Editor’s note: In today’s video I discuss the contrasting fortunes on the charts for the two companies in today’s article, I also talk a bit about what they do.
With all the attention on the Tweeting antics of a recovered president, I thought I’d draw your attention to a huge shift on the domestic front.
Without a doubt, we are seeing the first signs of a huge trend in this country towards renewables.
It’s investable too, I might add.
While everyone is likely clicking in a frenzy on ASX futures articles and US stimulus articles, there was this small headline just out of the limelight.
Here it is:
Source: Australian Financial Review
In a nutshell, the Australian Financial Review article in question points to increasing pressure on coal in the immediate future.
Here’s a quick summary of what’s happening with our grid in certain states:
‘Numerous instances of record low demand for grid-based power this spring amid soaring rooftop solar use are causing headaches for the market operator and pushing network owners to trial tariff reforms and technical initiatives to help keep the lights on…
‘Fresh records have been struck within the past month for minimum demand on the grid in Victoria, South Australia, Queensland and Western Australia, according to the Australian Energy Market Operator.
‘In WA, the August record was broken 11 times across two days in September, when rooftop solar was providing half or more of total demand.’
What does this mean?
Well for one it means that solar is becoming so important when it’s sunny, that grid operators don’t know what to do with excess power.
And the fact that solar made up half of total demand in September in WA is huge.
But it has one consequence…
Excess power has to go somewhere when the sun’s out, in preparation for when the clouds come.
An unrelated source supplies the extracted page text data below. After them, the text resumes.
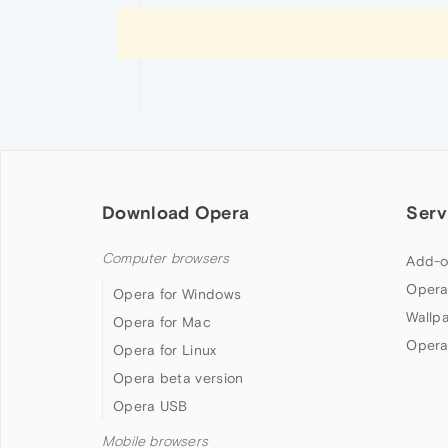
Download Opera
Serv
Computer browsers
Add-o
Opera
Opera for Windows
Wallp
Opera for Mac
Opera
Opera for Linux
Opera beta version
Opera USB
Mobile browsers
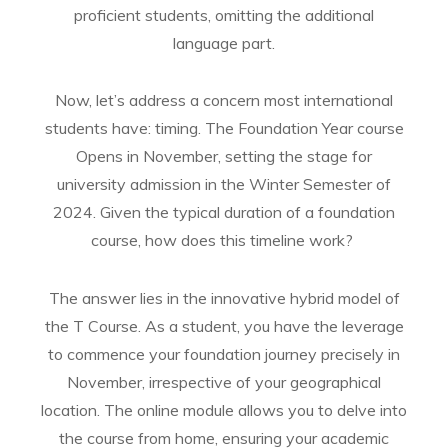
proficient students, omitting the additional
language part.
Now, let’s address a concern most international
students have: timing. The Foundation Year course
Opens in November, setting the stage for
university admission in the Winter Semester of
2024. Given the typical duration of a foundation
course, how does this timeline work?
The answer lies in the innovative hybrid model of
the T Course. As a student, you have the leverage
to commence your foundation journey precisely in
November, irrespective of your geographical
location. The online module allows you to delve into
the course from home, ensuring your academic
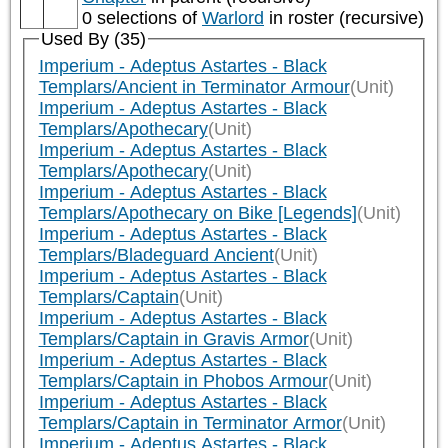
0 selections of
Warlord
in roster (recursive)
Used By (35)
Imperium - Adeptus Astartes - Black
Templars/Ancient in Terminator Armour
(Unit)
Imperium - Adeptus Astartes - Black
Templars/Apothecary
(Unit)
Imperium - Adeptus Astartes - Black
Templars/Apothecary
(Unit)
Imperium - Adeptus Astartes - Black
Templars/Apothecary on Bike [Legends]
(Unit)
Imperium - Adeptus Astartes - Black
Templars/Bladeguard Ancient
(Unit)
Imperium - Adeptus Astartes - Black
Templars/Captain
(Unit)
Imperium - Adeptus Astartes - Black
Templars/Captain in Gravis Armor
(Unit)
Imperium - Adeptus Astartes - Black
Templars/Captain in Phobos Armour
(Unit)
Imperium - Adeptus Astartes - Black
Templars/Captain in Terminator Armor
(Unit)
Imperium - Adeptus Astartes - Black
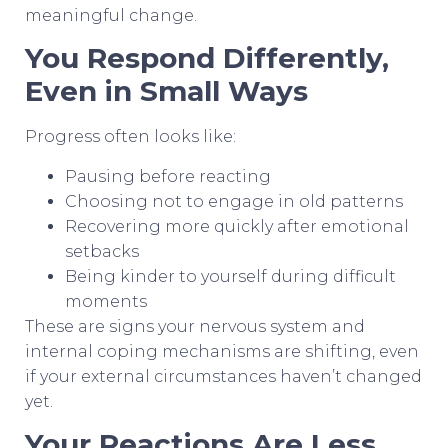
meaningful change.
You Respond Differently,
Even in Small Ways
Progress often looks like:
Pausing before reacting
Choosing not to engage in old patterns
Recovering more quickly after emotional
setbacks
Being kinder to yourself during difficult
moments
These are signs your nervous system and
internal coping mechanisms are shifting, even
if your external circumstances haven’t changed
yet.
Your Reactions Are Less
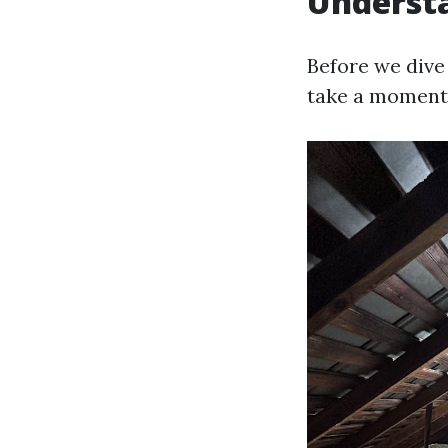
Understa
Before we dive 
take a moment 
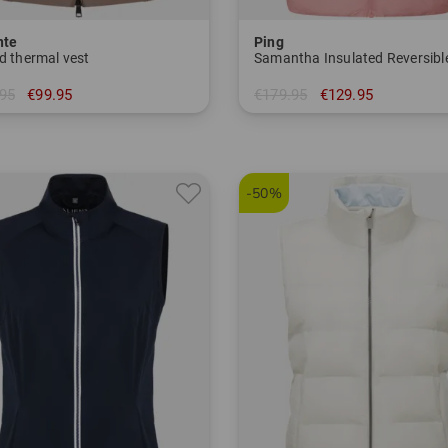
nte
Ping
d thermal vest
Samantha Insulated Reversibl
95
€99.95
€179.95
€129.95
 36 38 42 44 46
in: 34 36 38 40 42
-50%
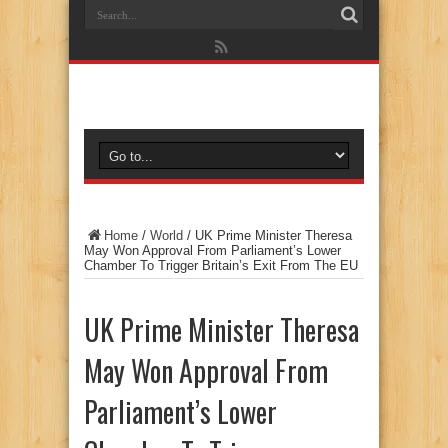
Home
/
World
/
UK Prime Minister Theresa
May Won Approval From Parliament’s Lower
Chamber To Trigger Britain’s Exit From The EU
UK Prime Minister Theresa
May Won Approval From
Parliament’s Lower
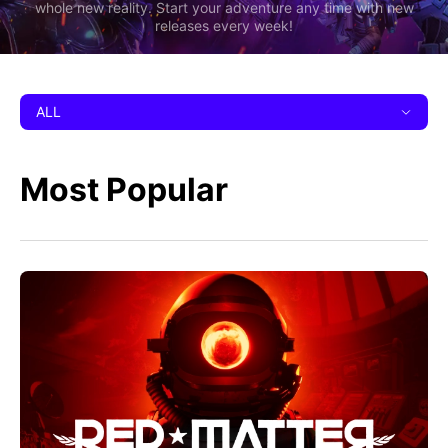
whole new reality. Start your adventure any time with new
releases every week!
ALL
Most Popular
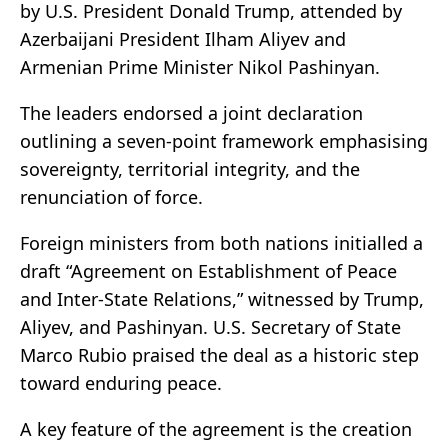
by U.S. President Donald Trump, attended by
Azerbaijani President Ilham Aliyev and
Armenian Prime Minister Nikol Pashinyan.
The leaders endorsed a joint declaration
outlining a seven-point framework emphasising
sovereignty, territorial integrity, and the
renunciation of force.
Foreign ministers from both nations initialled a
draft “Agreement on Establishment of Peace
and Inter-State Relations,” witnessed by Trump,
Aliyev, and Pashinyan. U.S. Secretary of State
Marco Rubio praised the deal as a historic step
toward enduring peace.
A key feature of the agreement is the creation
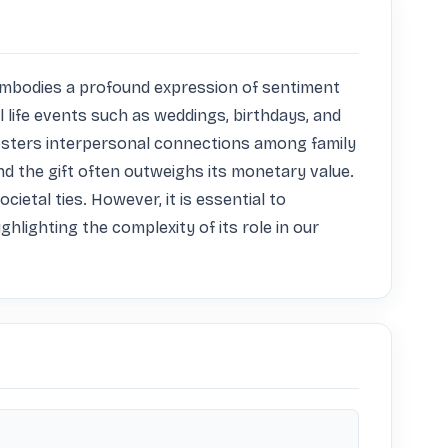
t embodies a profound expression of sentiment 
l life events such as weddings, birthdays, and 
y fosters interpersonal connections among family 
d the gift often outweighs its monetary value. 
etal ties. However, it is essential to 
hlighting the complexity of its role in our 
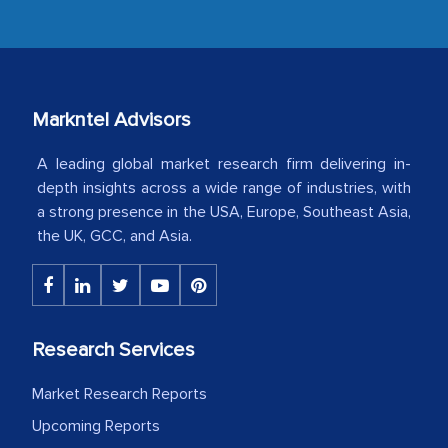
developments or changes in the
industry even after the completion of
our mutual contract. I really appreciate
your client caring attitude. Keep going!
Markntel Advisors
Country Head - (A leading Latin
American Energy Conglomerate)
A leading global market research firm delivering in-
depth insights across a wide range of industries, with
a strong presence in the USA, Europe, Southeast Asia,
The decision to outsource a significant
the UK, GCC, and Asia.
portion of clinical trials to India was
initially met with skepticism, but with
the assistance of MarkNtel, the
process proved to be highly successful.
Research Services
MarkNtel likely played a crucial role in
facilitating and managing the
Market Research Reports
outsourcing venture, providing
Upcoming Reports
expertise, guidance, and possibly acting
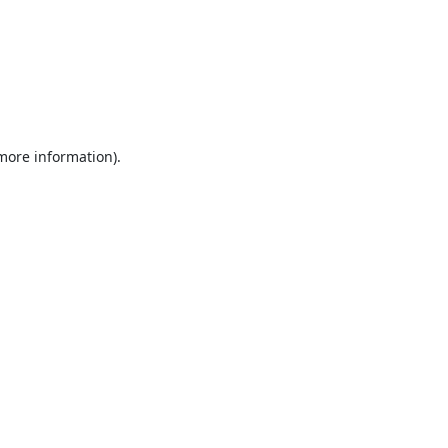
 more information).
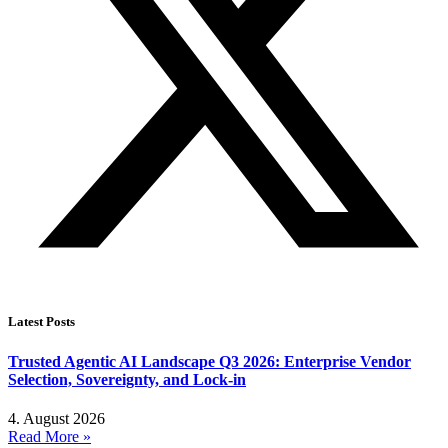
Latest Posts
Trusted Agentic AI Landscape Q3 2026: Enterprise Vendor
Selection, Sovereignty, and Lock-in
4. August 2026
Read More »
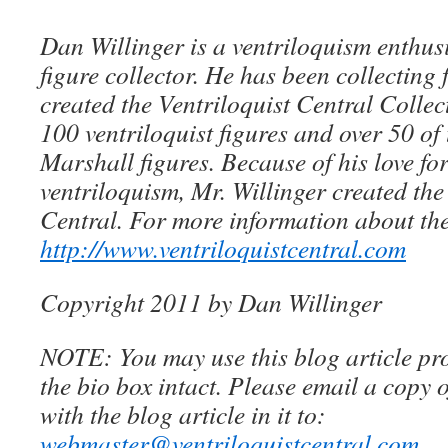
Dan Willinger is a ventriloquism enthusi
figure collector. He has been collecting 
created the Ventriloquist Central Collec
100 ventriloquist figures and over 50 of
Marshall figures. Because of his love for
ventriloquism, Mr. Willinger created the
Central. For more information about the
http://www.ventriloquistcentral.com
Copyright 2011 by Dan Willinger
NOTE: You may use this blog article pro
the bio box intact. Please email a copy 
with the blog article in it to:
webmaster@ventriloquistcentral.com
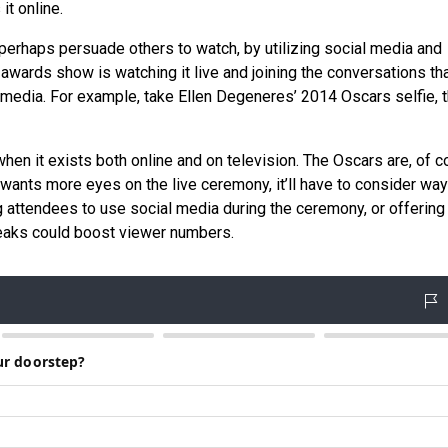
it online.
erhaps persuade others to watch, by utilizing social media and
awards show is watching it live and joining the conversations th
media. For example, take Ellen Degeneres’ 2014 Oscars selfie, 
en it exists both online and on television. The Oscars are, of c
wants more eyes on the live ceremony, it’ll have to consider way
ng attendees to use social media during the ceremony, or offering
eaks could boost viewer numbers.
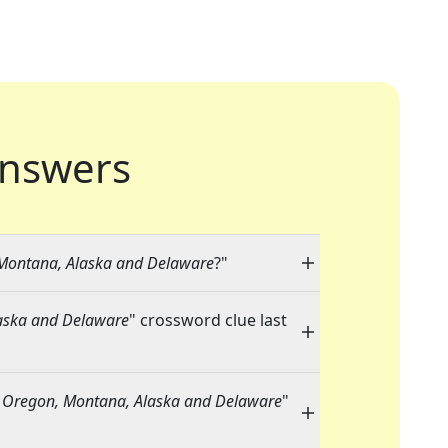
nswers
Montana, Alaska and Delaware
?"
aska and Delaware
" crossword clue last
 Oregon, Montana, Alaska and Delaware
"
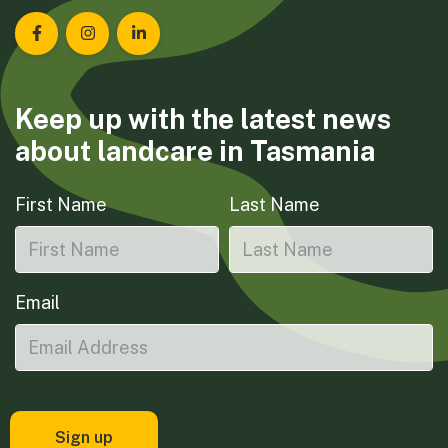
Landcare Tasmania on Facebook
Landcare Tasmania on Instagram
Landcare Tasmania on LinkedIn
Keep up with the latest news
about landcare in Tasmania
First Name
Last Name
Email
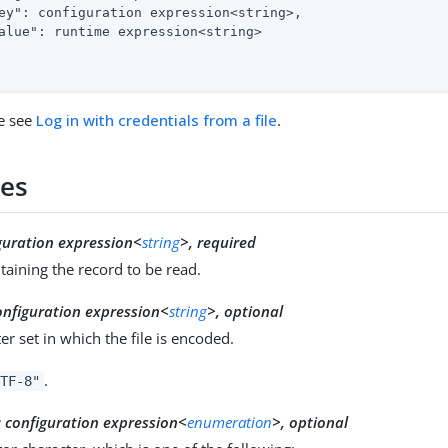
ey"
: configuration expression<string>,

alue"
: runtime expression<string>

e see
Log in with credentials from a file
.
ies
guration expression<
string
>, required
ntaining the record to be read.
onfiguration expression<
string
>, optional
er set in which the file is encoded.
.
TF-8"
:
configuration expression<
enumeration
>, optional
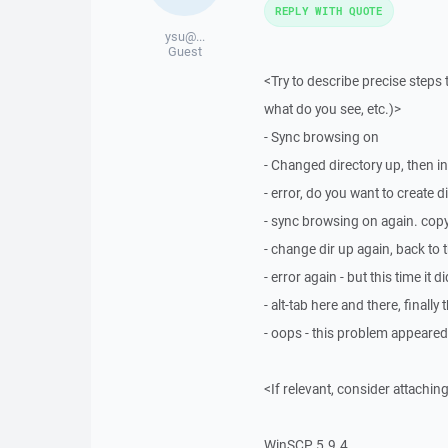
REPLY WITH QUOTE
ysu@...
Guest
<Try to describe precise steps 
what do you see, etc.)>
- Sync browsing on
- Changed directory up, then in
- error, do you want to create d
- sync browsing on again. copy 
- change dir up again, back to t
- error again - but this time i
- alt-tab here and there, finally
- oops - this problem appeared
<If relevant, consider attaching
WinSCP 5.9.4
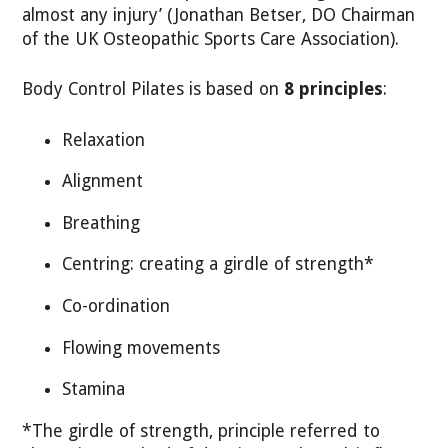
almost any injury’ (Jonathan Betser, DO Chairman
of the UK Osteopathic Sports Care Association).
Body Control Pilates is based on
8 principles
:
Relaxation
Alignment
Breathing
Centring: creating a girdle of strength*
Co-ordination
Flowing movements
Stamina
*The girdle of strength, principle referred to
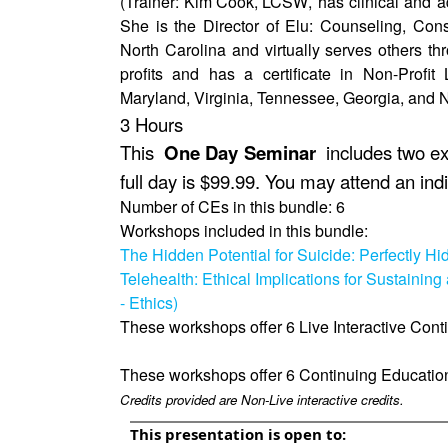
(Trainer:
Kim Cook, LCSW
, has clinical and 
She is the Director of Elu: Counseling, Con
North Carolina and virtually serves others t
profits and has a certificate in Non-Profi
Maryland, Virginia, Tennessee, Georgia, and N
3 Hours
This
One Day Seminar
includes two exc
full day is $99.99. You may attend an indi
Number of CEs in this bundle: 6
Workshops included in this bundle:
The Hidden Potential for Suicide: Perfectly H
Telehealth: Ethical Implications for Sustaining 
- Ethics)
These workshops offer 6 Live Interactive Cont
These workshops offer 6 Continuing Educatio
Credits provided are Non-Live interactive credits.
This presentation is open to:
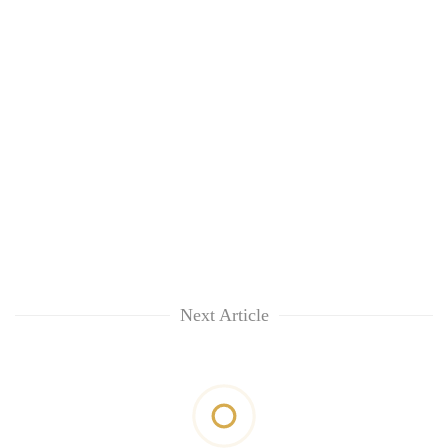
Next Article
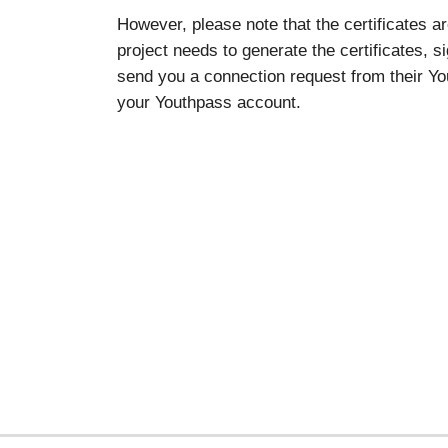
However, please note that the certificates a
project needs to generate the certificates, s
send you a connection request from their You
your Youthpass account.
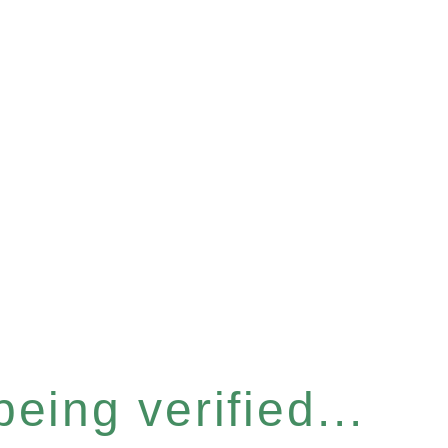
eing verified...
This means batteries — really, really big batteries.
We’ve previously mentioned the French-led push to build a battery in SA that’s 10 times bigger than the ‘Tesla Big Battery’ already in the state.
And on Friday, the WA Premier Mark McGowan announced the following battery project:
‘[WA’s] state-owned power provider Synergy has issued a request for information process for the 100 megawatt (200MWh) battery project — the size of 22 tennis courts with the capacity to power 160,000 homes for two hours — which will be built at the decommissioned Kwinana power station…
‘The Morrison government has allocated $15 million towards the building of a 100 megawatt “big battery” in Western Australia.
‘The new money — which forms part of a $28.5 million investment in energy infrastructure in WA announced by federal Energy Minister Angus Taylor on Friday — will help create Australia’s second biggest battery after South Australia’s Hornsdale battery.’
And as batteries spring up around the country, a fossil fuel ‘dodo’ story is unfolding.
Coal out? A quick look at Whitehaven’s fall from grace
Coal investments are looking increasingly fraught with danger.
And one type of coal may be out according to Dylan McConnell of The University of Melbourne:
‘Black coal is being squeezed by rooftop solar on the demand side (behind the meter) — and lower marginal cost brown coal and utility renewables on the other side.’
It’s unfortunate that brown coal is rising to the fore.
But that doesn’t imply that a brown coal renaissance is on the cards.
If anything, once people wake up to the pressures on black coal, they will double down on renewables even more.
This should add further impetus to the shift to renewables.
Which brings me to a brief discussion of Australia’s largest independent coal producer — Whitehaven Coal Ltd [ASX:WHC].
From a peak in July 2018, the WHC share price went on an immense slide:
Now, you may think this is a direct result of Australia’s shift away from coal.
But it’s actually more to do with demand from Asia as this is its primary focus.
Whitehaven is currently trading at a P/E of 36.
That’s quite high for such a mature business.
In contrast, on the battery tech front there is Magnis Energy Technologies Ltd [ASX:MNS].
You can see a big spike in the last four months:
They have a New York Gigafactory and are planning another one in Queensland.
These are the factories that pump out Li-ion batteries.
I believe this shows the contrasting fortunes of coal and renewables at an early stage.
Options for renewables investments will be mostly found in the small-cap space, while the fossil fuel relics slide their way out of the ASX 100/200 over the next decade.
It’s up to you if you want to invest in this changing of the guard.